The bid to portray Clinton as a resolutely ordinary guy who happens to have his own motorcade sometimes runs into the more complex reality of his life as a powerful man who has long mingled with other powerful people--and whose wife has achieved considerable financial success as a corporate lawyer. On Monday, he waded into a crowd in Kentucky while wearing a polo shirt emblazoned with the logo of a private golf club.
And at about every stop, anti-abortion protesters were on hand to remind Clinton that for many conservative voters, traditional cultural values do not include his liberal position on abortion rights.
“He’s trying to make the Democratic Party out to be family-oriented using the Bible,” said David Enix, a schoolteacher who drove 40 minutes to carry an anti-abortion sign at a Clinton rally in Ohio. “He uses the Bible and the blood of innocent babies to try to win the election. He’s a hypocrite.”
But Clinton’s newly personal approach seems to have allowed him to reach other voters more intimately than earlier this year, when he would stop quoting his policy papers only long enough to defend his character from allegations of adultery and draft-dodging.
“He seems like real people to me; someone I’d like to have as a neighbor,” said Nelson Adams of Wheeling, W.Va., after watching Clinton speak at a church there last Sunday.
Throughout his campaign, Clinton has tried to reclaim for the Democrats basic American mores that Republicans have long appropriated--such as rewarding the work ethic and demanding personal responsibility. But beginning with his acceptance speech, he has started to portray his own life story as the triumph of those values.
He has argued, for instance, that his commitment to an activist government is grounded in his climb from modest roots.
Even more striking has been the intensified use of religious references. A Southern Baptist and a regular churchgoer, Clinton has always been comfortable quoting the Bible while campaigning in black churches. But since the convention, his religious imagery has now moved much closer to center stage.
In his acceptance speech, in addition to the two references to Scripture and his mention of “the Lord,” he also used the word “God” five times--once to emphatically quote the Pledge of Allegiance and declare the United States, “One nation, under God.”
Last Sunday, Clinton spent an hour in a Wheeling Presbyterian church offering more details about his religious beliefs on a nationwide television program called “Sunday Go To Meeting.”
Answering questions from denominations around the country--including Jewish and Roman Catholic congregations--Clinton strongly endorsed separation of church and state and defended the ban on school prayer. But he questioned the recent Supreme Court decision preventing prayers even at special events, such as graduations. And he presented his religious faith as a central pillar of his life.
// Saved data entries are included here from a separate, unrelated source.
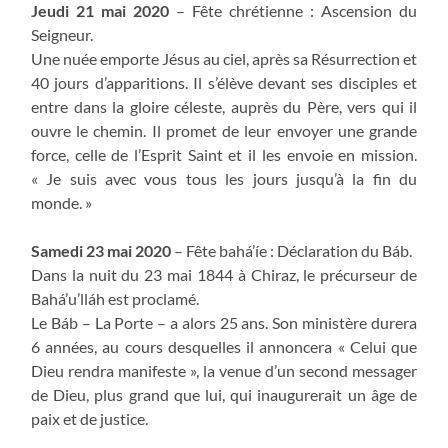
Jeudi 21 mai 2020
– Fête chrétienne : Ascension du
Seigneur.
Une nuée emporte Jésus au ciel, après sa Résurrection et
40 jours d’apparitions. Il s’élève devant ses disciples et
entre dans la gloire céleste, auprès du Père, vers qui il
ouvre le chemin. Il promet de leur envoyer une grande
force, celle de l’Esprit Saint et il les envoie en mission.
« Je suis avec vous tous les jours jusqu’à la fin du
monde. »
Samedi 23 mai 2020
– Fête bahá’íe : Déclaration du Báb.
Dans la nuit du 23 mai 1844 à Chiraz, le précurseur de
Bahá’u’lláh est proclamé.
Le Báb – La Porte – a alors 25 ans. Son ministère durera
6 années, au cours desquelles il annoncera « Celui que
Dieu rendra manifeste », la venue d’un second messager
de Dieu, plus grand que lui, qui inaugurerait un âge de
paix et de justice.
“If I weren’t in my view a Christian, if I didn’t believe ultimately in the perfection of life after death, then my life would have been much more difficult,” he said.
Republicans Take Aim
Republican strategists and conservative activists hope to undercut Clinton’s drive for the cultural center by highlighting his support for abortion rights, gay rights and the distribution of condoms in schools--and perhaps by recirculating the questions about his personal behavior that appear to have receded.
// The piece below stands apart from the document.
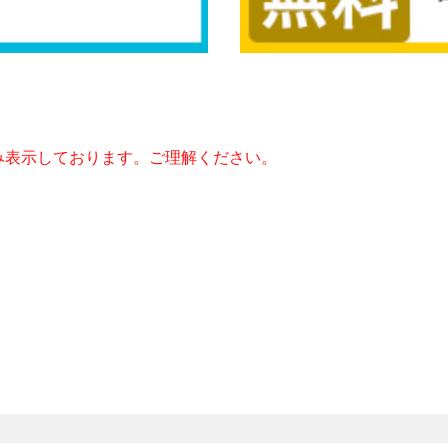
み表示しております。ご理解ください。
Religious figures associated with the GOP also are opening fire. Earlier this week, religious broadcaster Pat Robertson said Clinton’s description of his program as a “New Covenant” between citizens and government “borders on . . . blasphemous” because it was a term used by Jesus in the Last Supper.
But Clinton shows no signs of being dissuaded by such attacks--or a fear of unsettling liberal voters who favor a strictly secular approach to politics. In typical fashion, he is trying to build his own distinctive bridge over the nation’s cultural fissures: a blend of cosmopolitan baby-boomer tolerance on some lifestyle issues combined with heartland respect for such traditional values as individual responsibility and religious faith.
On these questions, as on so many others, Clinton’s deepest faith may be in his own ability to reconcile the seemingly incompatible.